Elizabeth Lopez founded the Southern California Immigration Project in 2015.
Karlo said Lopez has provided free to low-cost legal services to hundreds asylum seekers who have come to America to find sanctuary and gain a fresh start in life.
“She is a passionate advocate for people from such war-torn countries such as Ethiopia, Rwanda, Ukraine and Egypt,” said Karlo. “Elizabeth has had an impact on this deserving population and her legacy will last for many years to come.”
Diane Takvorian is an environmental justice advocate and is dedicated to inspiring low-income San Diegans to pursue a healthy and sustainable quality of life.

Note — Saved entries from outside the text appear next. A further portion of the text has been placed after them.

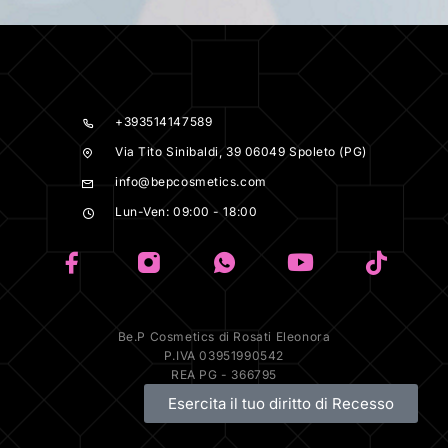
+393514147589
Via Tito Sinibaldi, 39 06049 Spoleto (PG)
info@bepcosmetics.com
Lun-Ven: 09:00 - 18:00
Be.P Cosmetics di Rosati Eleonora
P.IVA 03951990542
REA PG - 366795
Esercita il tuo diritto di Recesso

She serves as the executive director for the Environmental Health Coalition, which she helped fund in 1980.
“Diane has led the charge for environmental justice in the San Diego/Tijuana region for nearly 40 years,” said Karlo. “She believes that everyone deserves a safe place to live, work and play, and that no one should suffer from daily exposure of toxic pollution. She has mobilized hundreds of thousands of people to rid commercial polluters and she has encouraged communities to take action for better health and a better quality of life.”
NCRC is built on the belief that every dispute has a solution and issues can be resolved with the highest degree of civility and respect to all parties involved.